There were several key presentations from various funding
agencies including BARDA, NIH, IMI and the Wellcome Trust. With the exception of the Trust, it was
abundantly clear to everyone that without additional funding, the efforts of
these agencies to go beyond their current funding levels or even to maintain
them will be threatened. The funding
from these agencies goes to everything from early discovery all the way through
phase III clinical development and has been very important for academia and
both small and large pharma in the pursuit of new antibiotics. Any diminution or even an inability to expand these efforts would be a terrible tragedy.
Several non-antibiotic approaches were discussed including
antibodies, peptides and virulence. Some
are being examined for prevention while others are thought of as adjunctive
therapy. All of these approaches will
mean superiority trials. How to set control levels of response within these
trials then became a topic of conversation.
More later.
Diagnostics, both rapid and not, were discussed by FDA. On
the more usual antimicrobial susceptibility testing devices, it is clear that
the delays in availability of these devices after antibiotic launch is not
being well addressed by FDA. Until this
occurs, the delays will continue to impede acceptance of new antibiotics by
end users – not a good state of affairs with continuing increases in resistant
infections.This will require some sort of preliminary breakpoint from FDA that would allow device manufacturers to begin their process prior to approval. Everyone will have to work at risk. Will this ever occur???

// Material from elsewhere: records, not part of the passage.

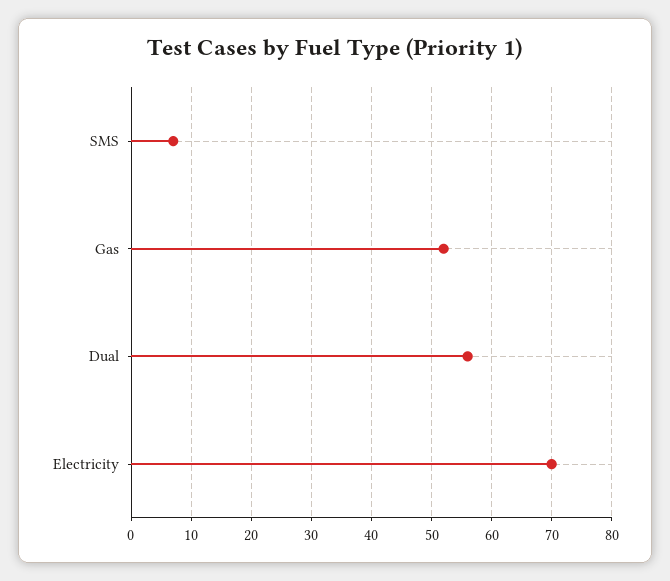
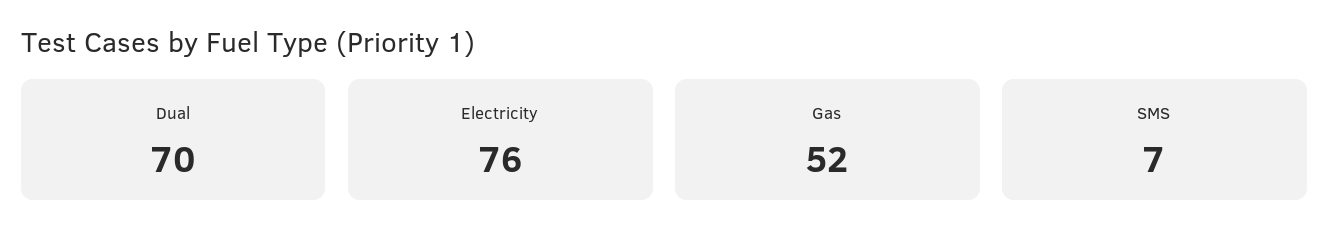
  {
    "SMS": 7,
    "Gas": 52,
-   "Dual": 56,
+   "Dual": 70,
-   "Electricity": 70
+   "Electricity": 76
  }

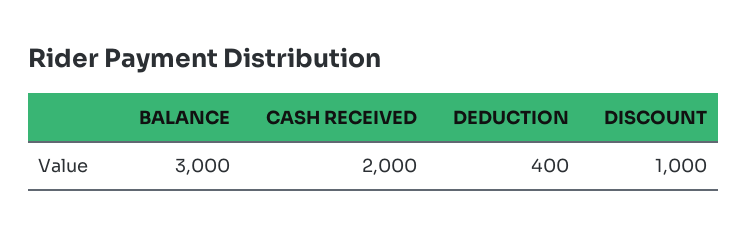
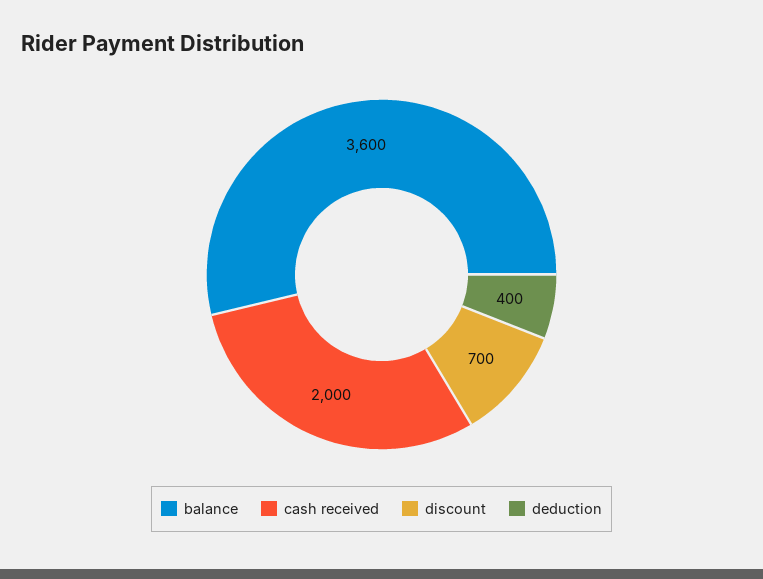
  {
-   "BALANCE": 3000,
+   "BALANCE": 3600,
    "CASH RECEIVED": 2000,
    "DEDUCTION": 400,
-   "DISCOUNT": 1000
+   "DISCOUNT": 700
  }

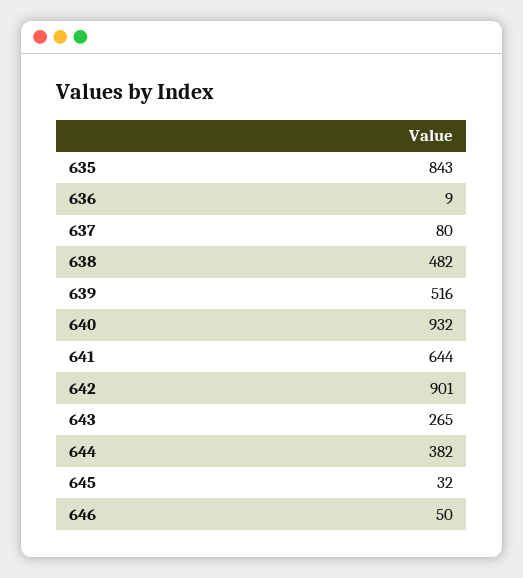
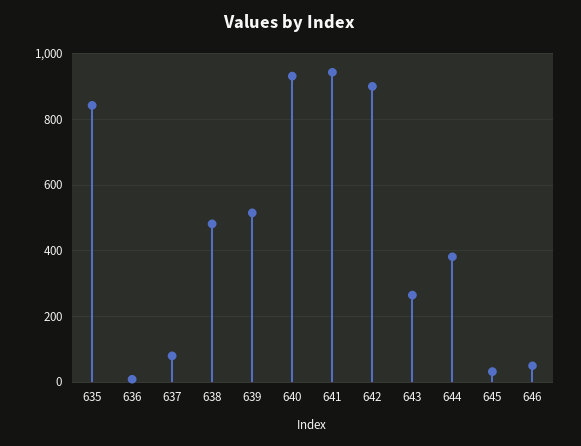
  {
    "635": 843,
    "636": 9,
    "637": 80,
    "638": 482,
    "639": 516,
    "640": 932,
-   "641": 644,
+   "641": 940,
    "642": 901,
    "643": 265,
    "644": 382,
    "645": 32,
    "646": 50
  }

Stava Epstein gave a wonderful and elegant talk on the iCHIP.
There was nothing really new in his talk, but it was exciting to hear him speak
about this wonderful new technology that may revolutionize the way we look for
new drugs.
Dr. Sumathi Nambiar provided a discussion on the QDIP
designation and on market authorization for products to treat resistant
infections. In the latter portion of her
talk, she admitted that the FDA remains somewhat lost on how to proceed in
pathogen specific trials. She noted that the FDA prefers a hybrid approach with
non-inferiority trials plus some additional data on activity against resistant
infections.
Later, Dr. Nambiar was roped (my fault) into a panel
discussion where the topic of an orphan drug designation for such unmet needs
antibiotics was raised. As I discussed in a previous blog,
the orphan drugs group is still back in the 1990s of antibiotic
development. They only think in terms of
broad clinical indications like urinary tract infection, pneumonia, etc. In
this thinking, the affected populations are much too large to be considered for
orphan drug status (200,000 individuals or less in the US). But a pathogen
specific indication where the drug is indicated only for those with few or no
alternatives (4500-7500 per year in the US for carbapenem-resistant
Enterobacteriaceae for example) has not been considered even though this is
addressed by the unmet needs guidance both in the EU and in the US. As a result
of this discussion, Dr Nambiar agreed to raise this issue with her FDA
colleagues. We await, once again,
further developments.
Finally, the economics of the antibiotic markets was
broached by Kevin Outterson and Barrett Thornhill. The proposals for so-called de-linking, where there would be an attempt by governments to provide a guaranteed return on investment for companies pursuing antibiotics for resistant pathogens seem to
be in limbo in the US since we have no congress. In Europe there is hope that such an approach
will bear fruit – but whether that will occur soon or with the usual tectonic
EU speed is hard to predict. The precise method of implementation of such payments also remains nebulous. These
discussions reminded everyone that, at the end of the day, to progress, we need
money. And, especially in the US
congress, that remains a dirty word.